More than $1 million was raised in support of their research efforts on Sunday, Jan. 15 during the “Play Without Pain: Children’s Sickle Cell Benefit,” a partnership with international megastar Celine Dion, Caesars Entertainment, AEG Live and Children’s Hospital Boston.
Held at Caesars Palace, the evening included a performance of Celine Dion’s glamorous show directed by Grammy Awards producer Ken Ehrlich, including a touching tribute to sickle cell victims during her rendition of Billy Joel’s “Lullabye.”
“As a parent, I’ve been touched by the stories that were shared with me about the impact sickle cell anemia has on millions of children around the world,” said Dion. “We know that doctors with Children’s Hospital Boston are very close to discovering life-saving treatments for these children, and I wanted to help. No child should have to live a life filled with pain and, hopefully, tonight’s benefit show moves us one step closer to ending their suffering.”
Sickle cell disease is a debilitating condition that causes excruciating pain, organ failure, stroke and early death. It is the most common inherited blood disorder in the United States, affecting 100,000 Americans and the number of sufferers is in the millions worldwide.

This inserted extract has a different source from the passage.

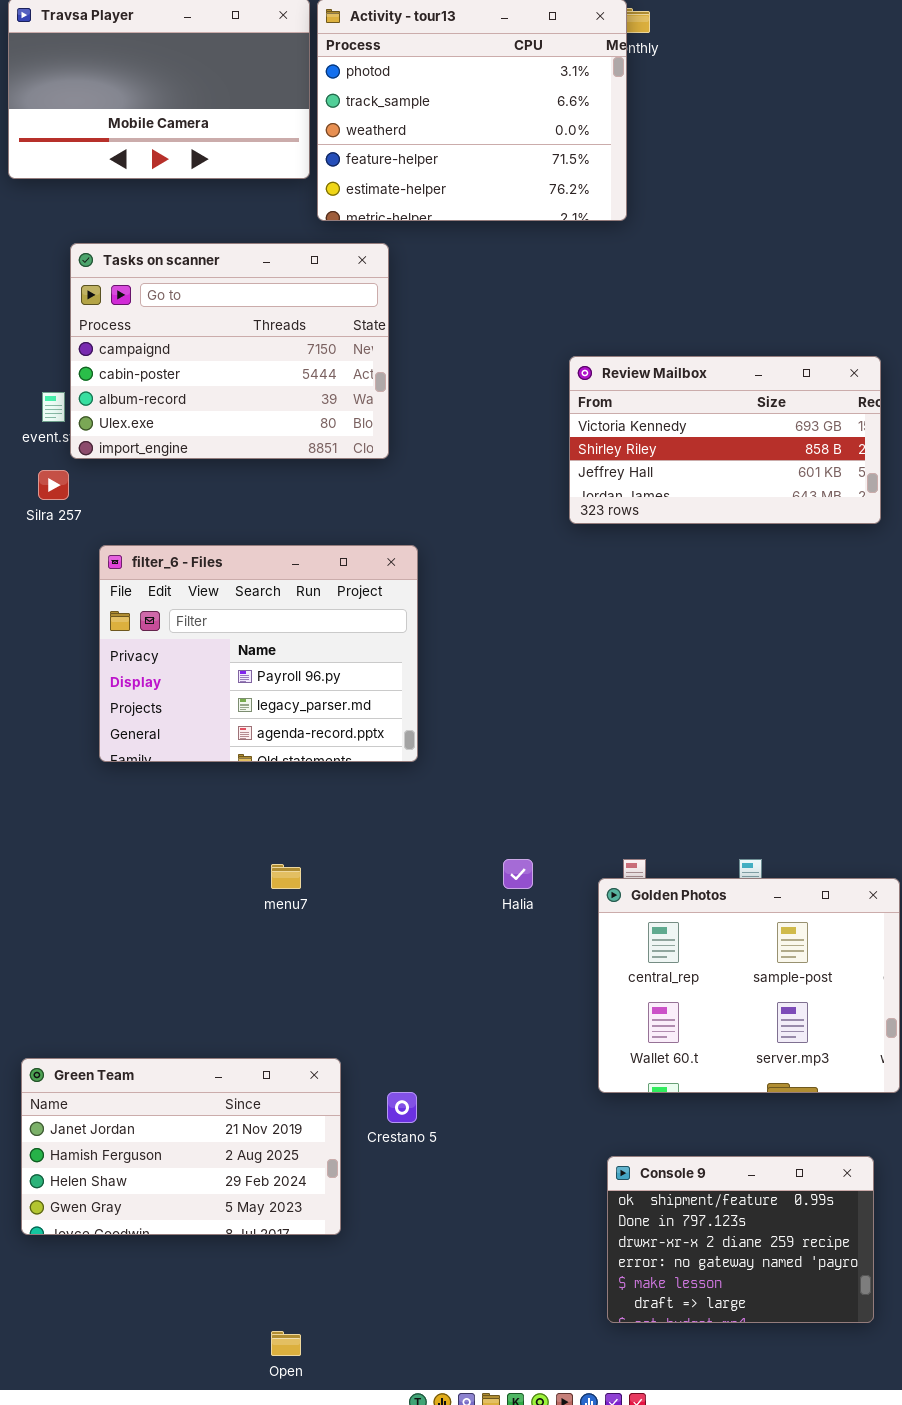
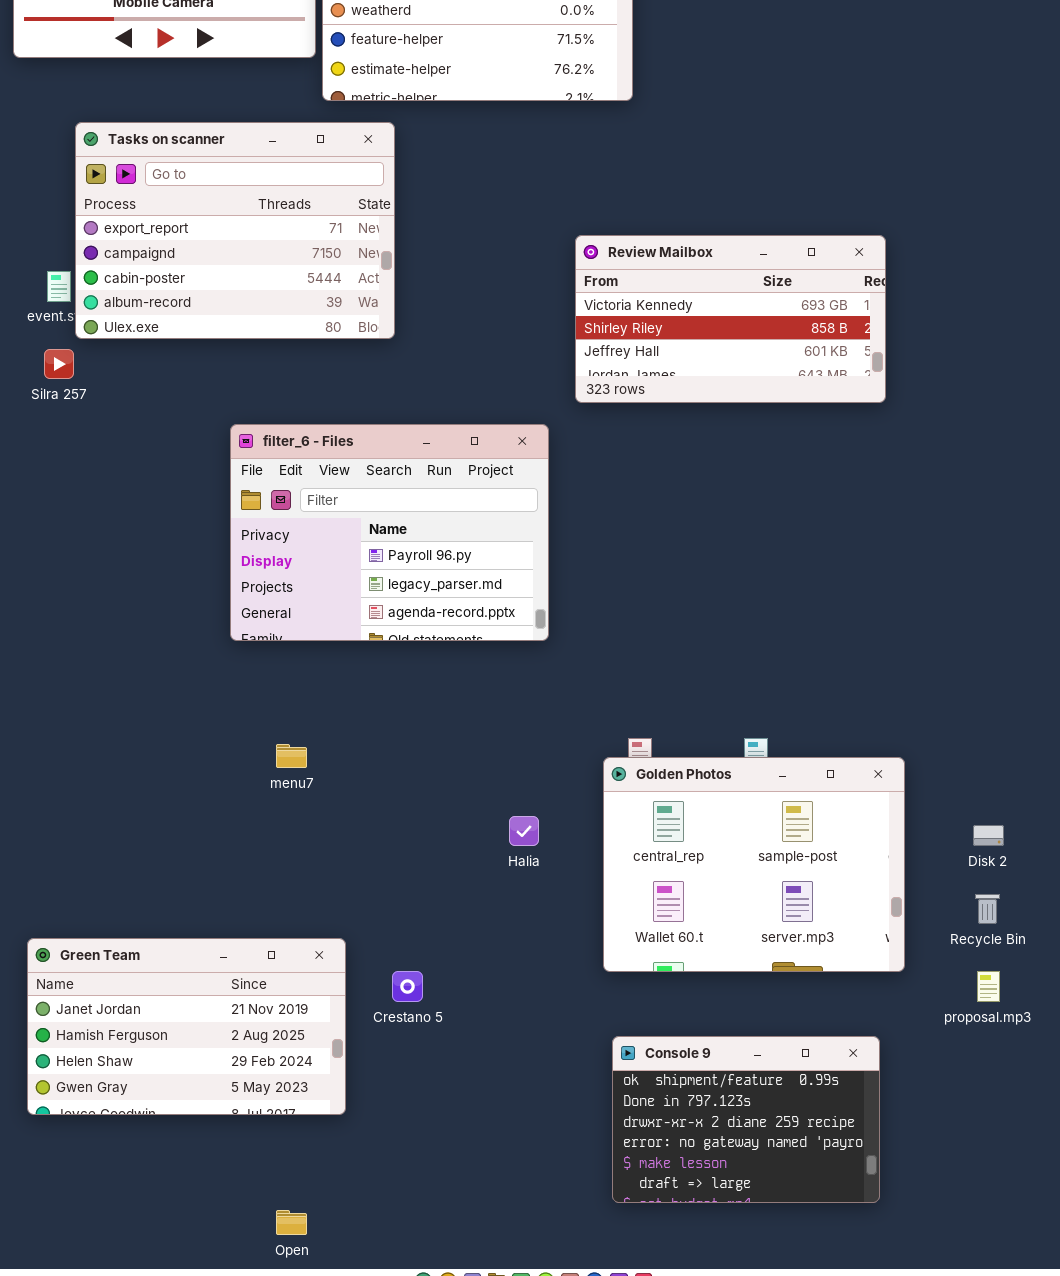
Tasks on scanner: [70,243,389,459] -> [75,122,395,339], scrolled up 1 row
filter_6 - Files: [99,545,418,762] -> [230,424,549,641], moved
Halia: [503,859,533,889] -> [509,816,539,846], moved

Affected populations are mainly of African descent, but the disease also strikes individuals of Hispanic, Mediterranean and Caribbean heritage. And its treatment is costly: an estimated $1.1 billion a year in the U.S. alone.
In the picture above: Mrs. Green, Dr. Matthew Heeney, Dr. Stu Orkin, Gary Loveman, singer/songwriter A.J. Green, Celine Dion, Dr. Gary Fleisher and Dr. Dave Williams pose for photos backstage at Caesars Palace on Jan.15, 2012 in Las Vegas, NV.